Dohmke hat dafür bereits 60 Millionen Dollar von Investoren eingesammelt, darunter sind bekannte Namen wie Wagniskapitalgeber Felicis aus San Francisco, Microsofts Finanzierungsarm M12, Y-Combinator-Chef Garry Tan, Datadog-Gründer Olivier Pomel oder der deutsche Wagniskapitalgeber Cherry Ventures. Entire wird mit 300 Millionen Dollar bewertet. Nach Dohmkes Vorstellungen soll es die “nächste globale Entwicklerplattform” werden.

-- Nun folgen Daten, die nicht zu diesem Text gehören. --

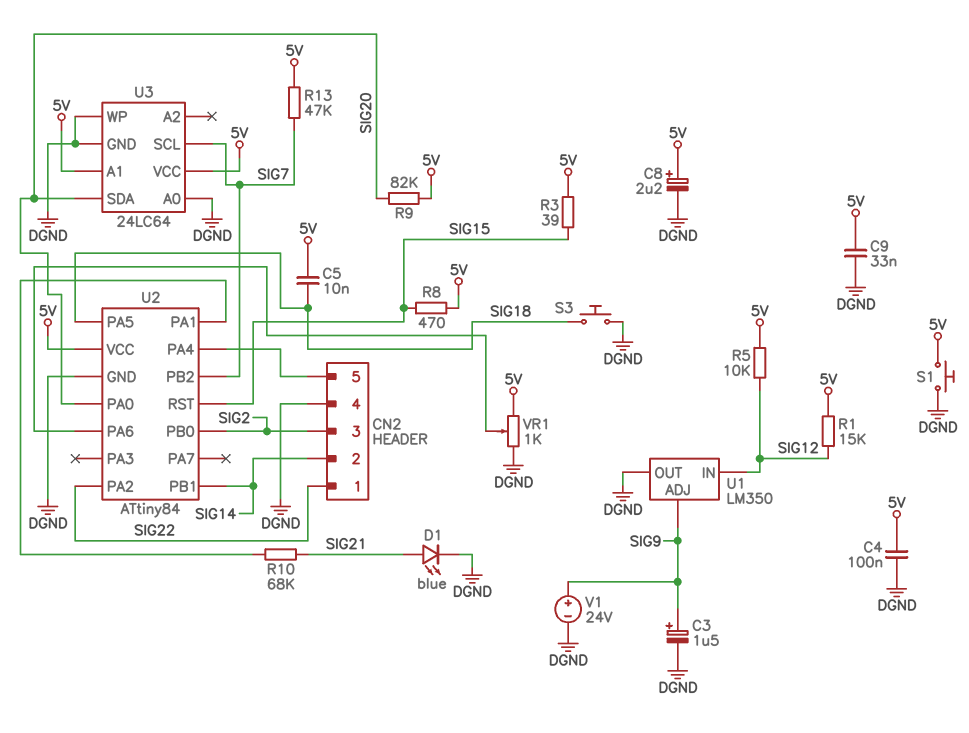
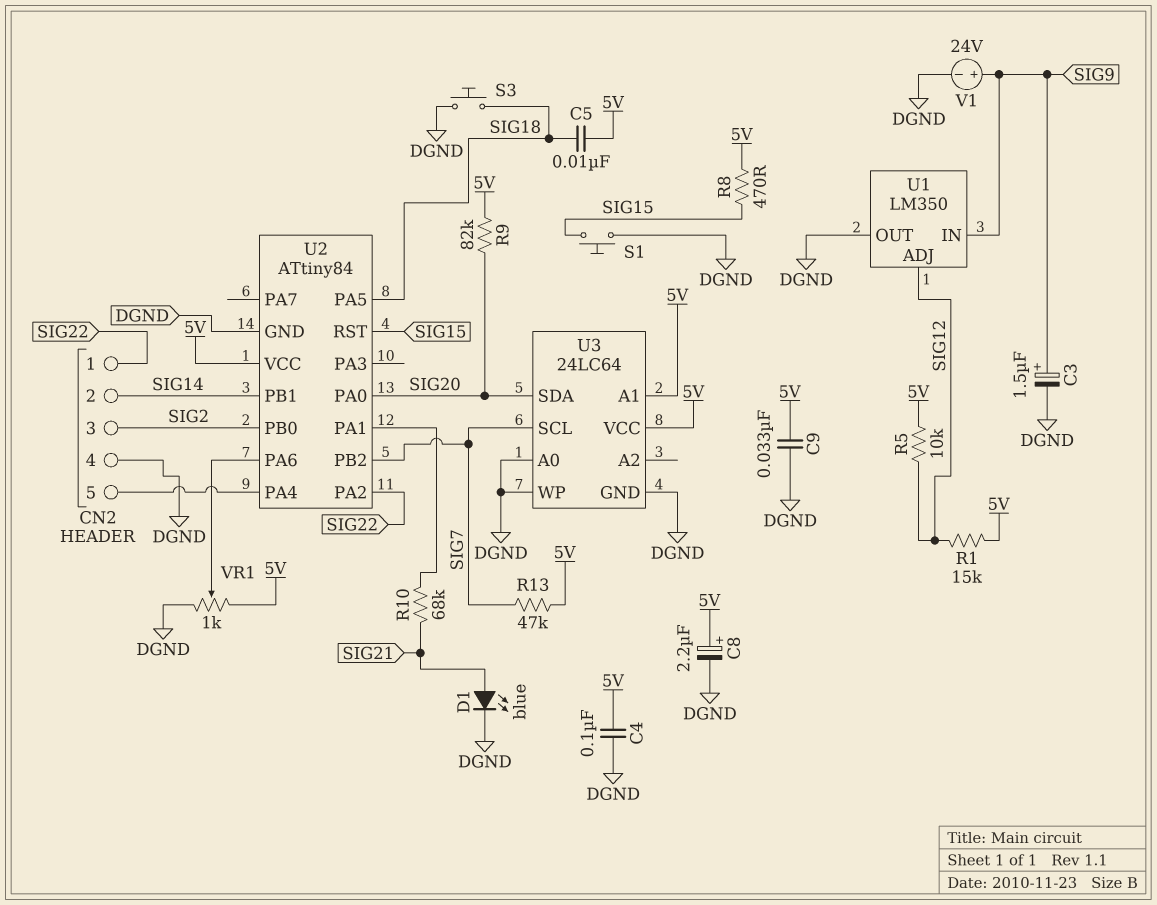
R3: 39 (5V, SIG15) -> none
S1: button (5V, DGND) -> button (DGND, SIG15)
U1 pin ADJ: SIG9 -> SIG12
U1 pin IN: SIG12 -> SIG9

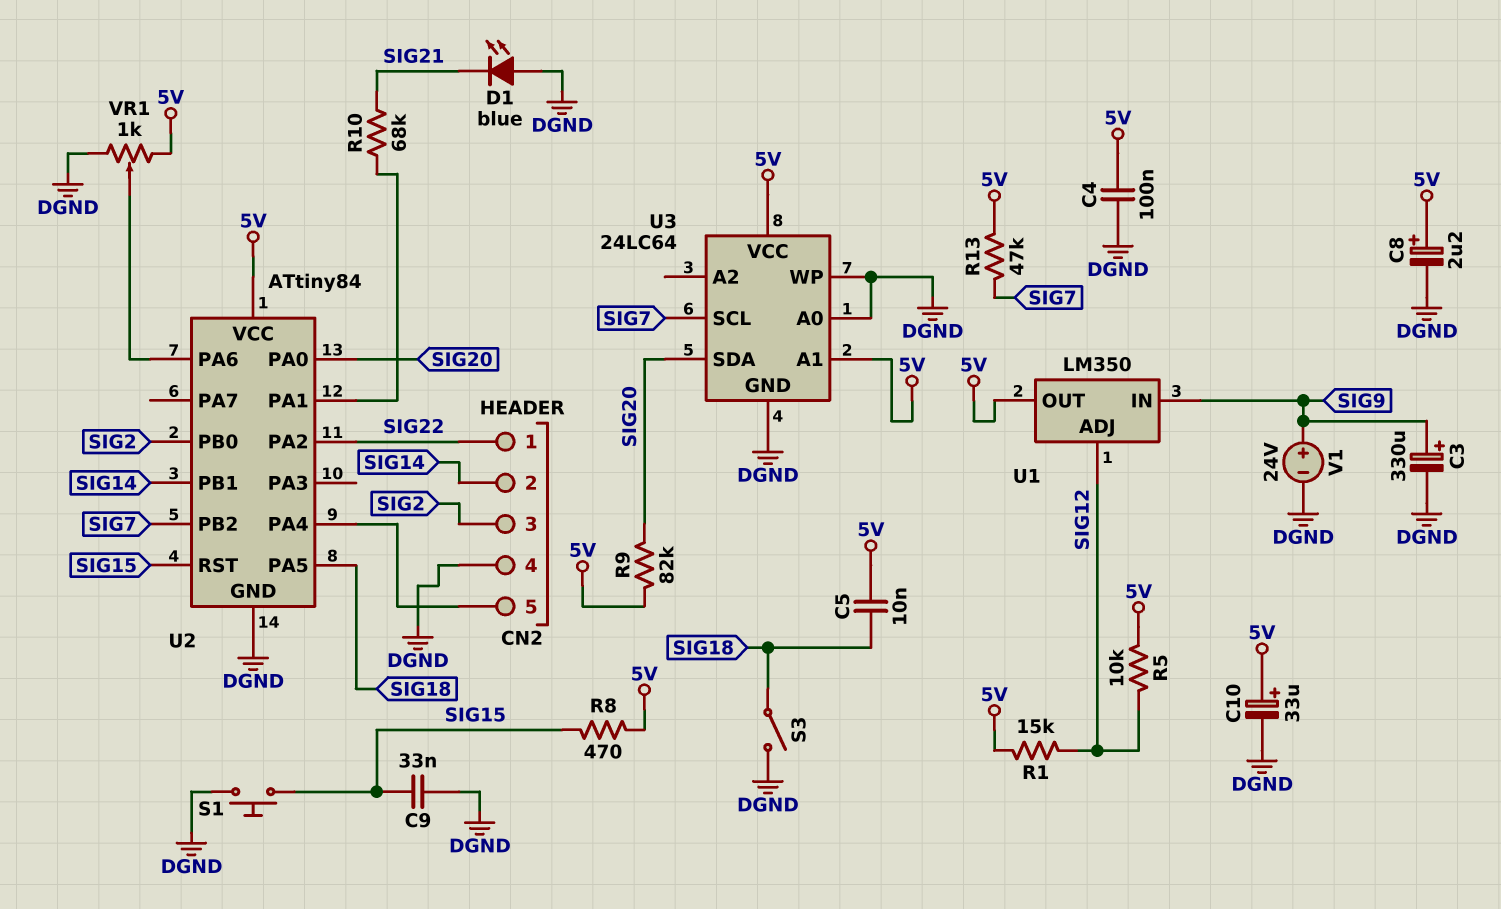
C3: 1.5uF (plus SIG9, minus DGND) -> 330uF (plus SIG9, minus DGND)
C9: 33nF (5V, DGND) -> 33nF (DGND, SIG15)
C10: none -> 33uF (plus 5V, minus DGND)
D1: LED blue (A SIG21, K DGND) -> LED blue (A DGND, K SIG21)
S3: button (DGND, SIG18) -> switch (DGND, SIG18)
U1 pin OUT: DGND -> 5V

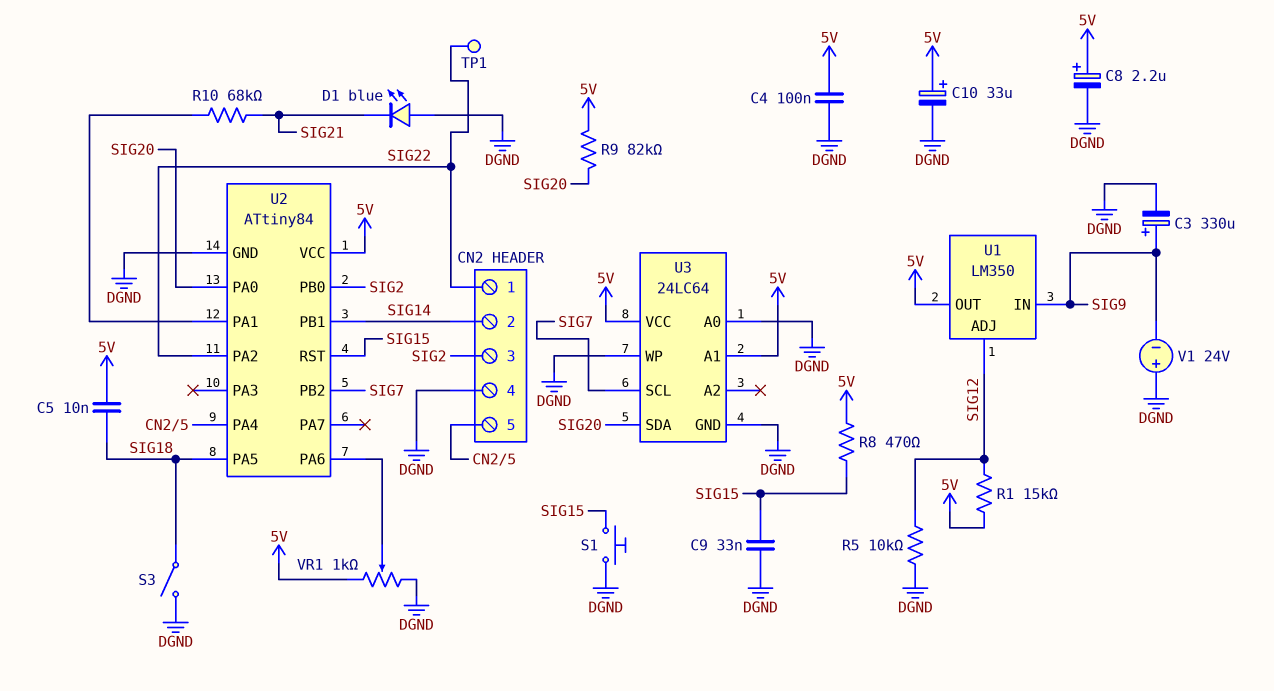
R5: 10k (5V, SIG12) -> 10k (DGND, SIG12)
R13: 47k (5V, SIG7) -> none
TP1: none -> test point (SIG22)
V1: 24V (plus SIG9, minus DGND) -> 24V (plus DGND, minus SIG9)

Existierende Entwicklerplattformen seien für Menschen gemacht, meint Dohmke. Aber diese Zeit sei vorbei. “Wir leben in einem Agenten-Boom”, erklärt er in einem Interview mit dem Handelsblatt. “Agenten können massive Mengen an Code schneller generieren, als das ein Mensch nachvollziehen könnte.” “Die Wahrheit ist: Unser manuelles System der Softwareprogrammierung war niemals für die KI-Ära konzipiert.”

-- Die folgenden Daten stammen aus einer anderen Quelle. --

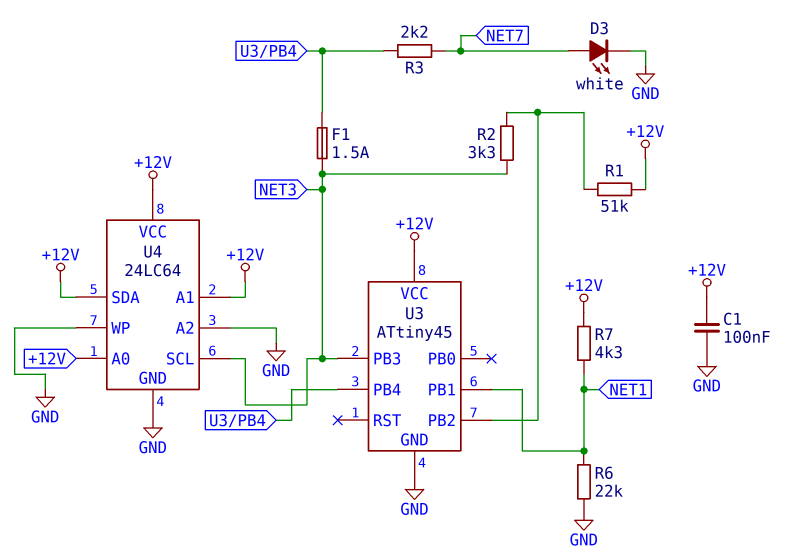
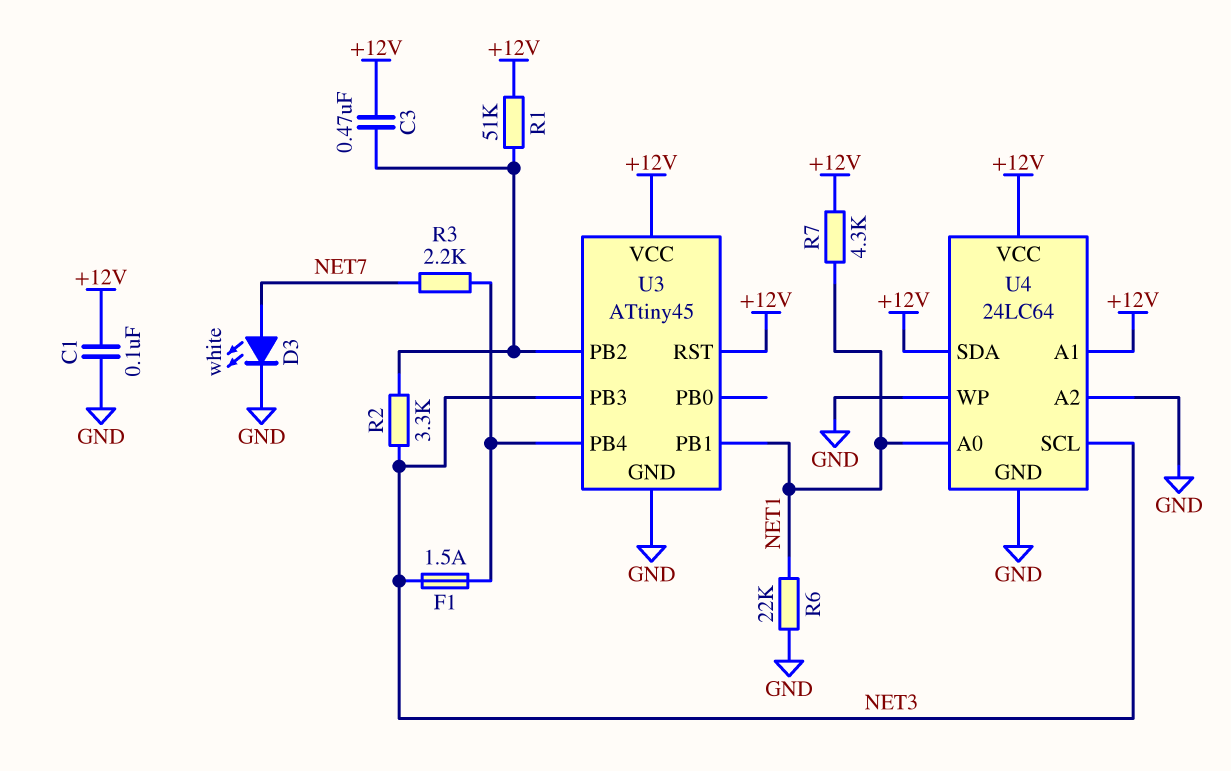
C3: none -> 470nF (+12V, U3/PB2)
U3 pin RST: none -> +12V
U4 pin A0: +12V -> NET1

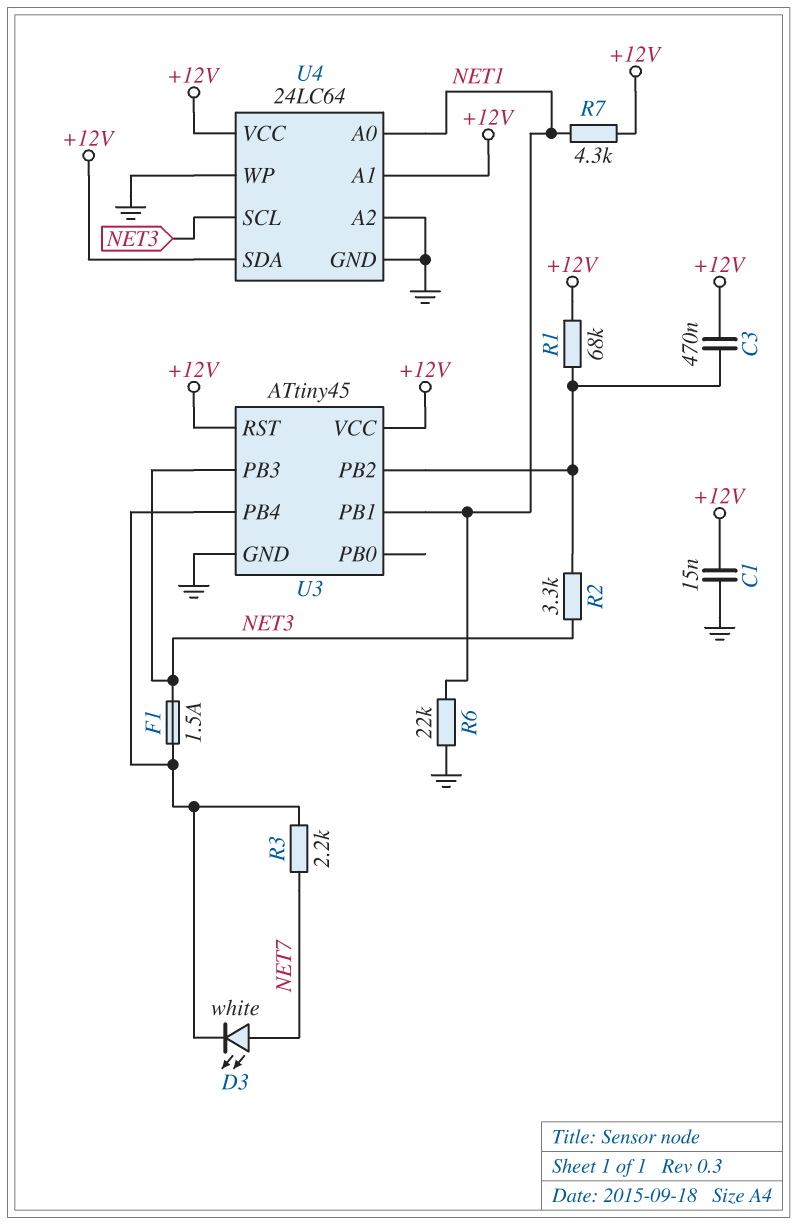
C1: 100nF (+12V, GND) -> 15nF (+12V, GND)
D3: LED white (A NET7, K GND) -> LED white (A NET7, K U3/PB4)
R1: 51k (+12V, U3/PB2) -> 68k (+12V, U3/PB2)

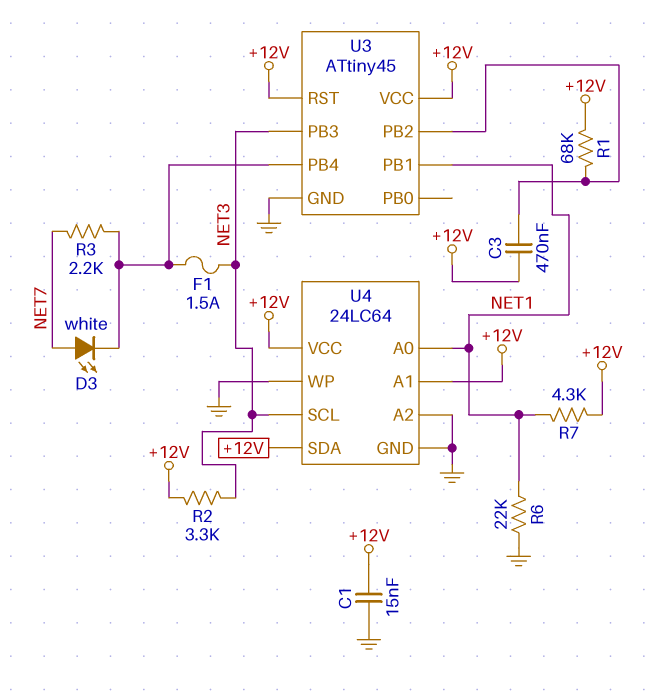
R2: 3.3k (NET3, U3/PB2) -> 3.3k (+12V, NET3)

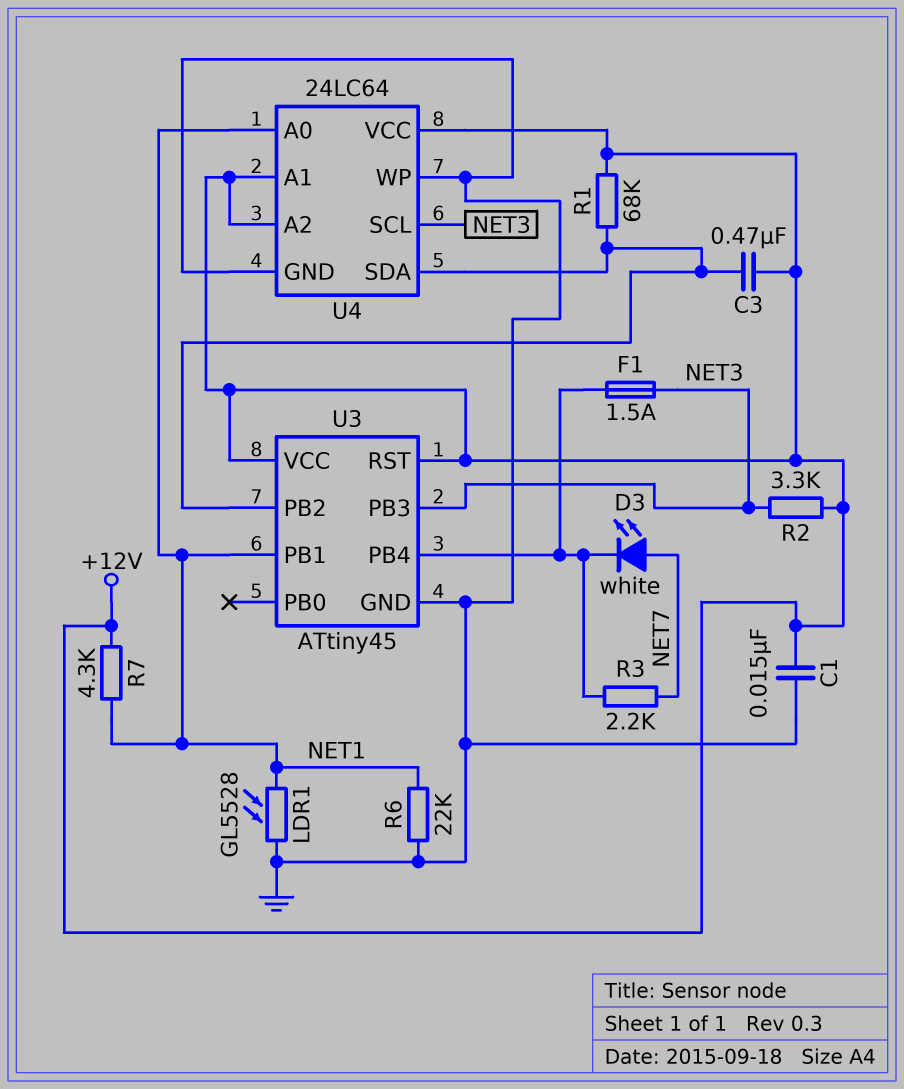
LDR1: none -> GL5528 (GND, NET1)
U4 pin A2: GND -> +12V
U4 pin SDA: +12V -> U3/PB2

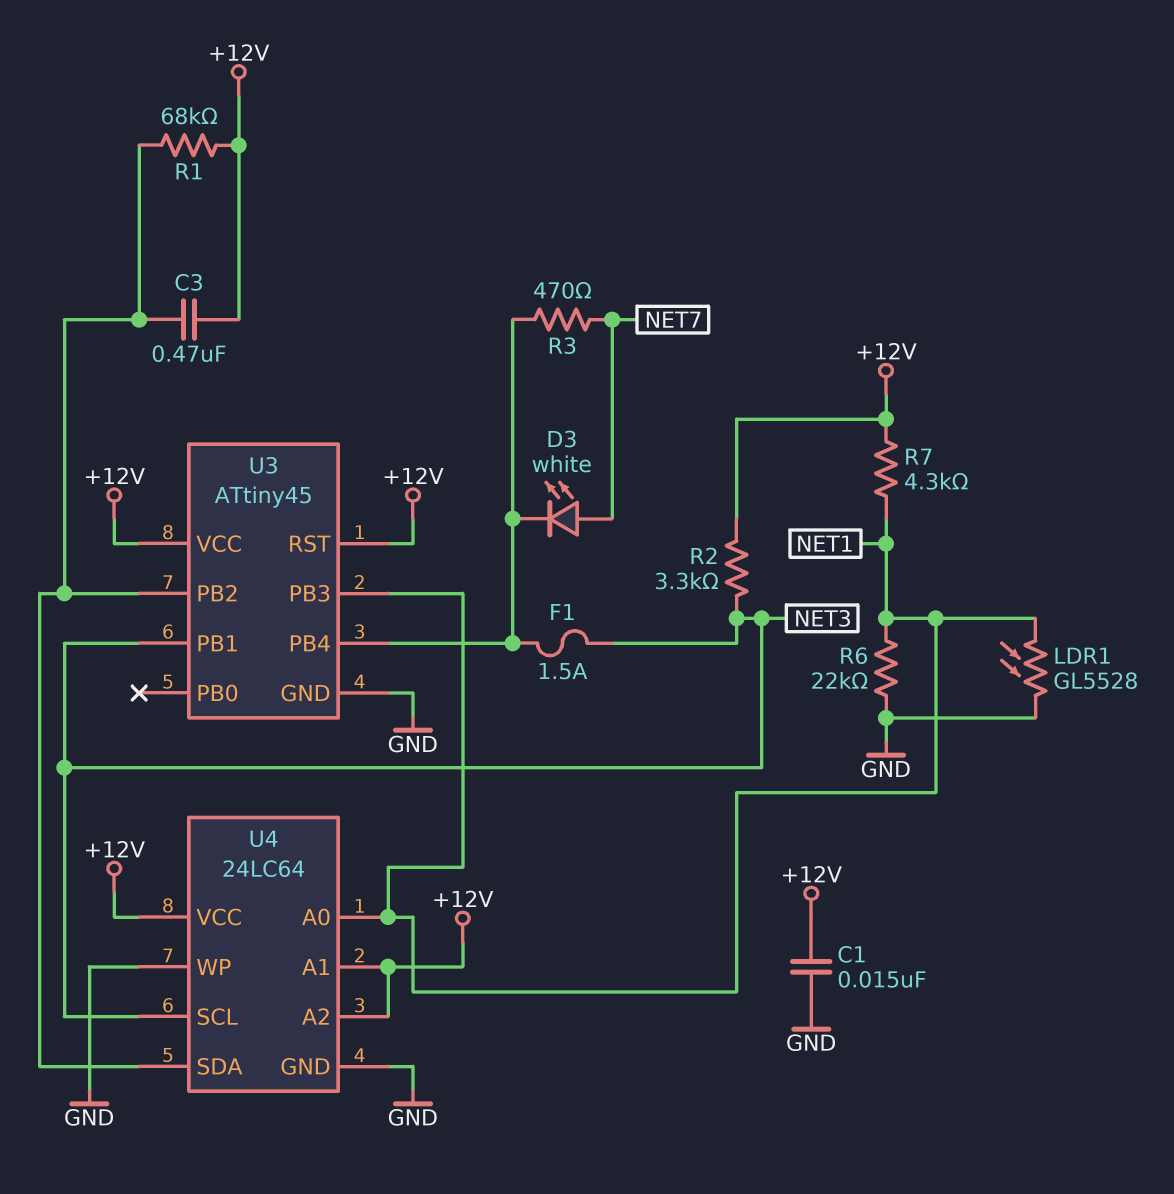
R3: 2.2k (NET7, U3/PB4) -> 470 (NET7, U3/PB4)
U3 pin PB1: NET1 -> NET3
U3 pin PB3: NET3 -> NET1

Zum Start von Entire veröffentlicht das Start-up ein erstes Open-Source-Projekt namens Checkpoints. Es speichert automatisch den Kontext von KI-Agenten wie Claude Code von Anthropic oder Gemini CLI von Google zusammen mit dem generierten Code in dezentralen Git-Repositories. So soll man noch Jahre später nachvollziehen können, wie eine bestimmte Codezeile zustandekam.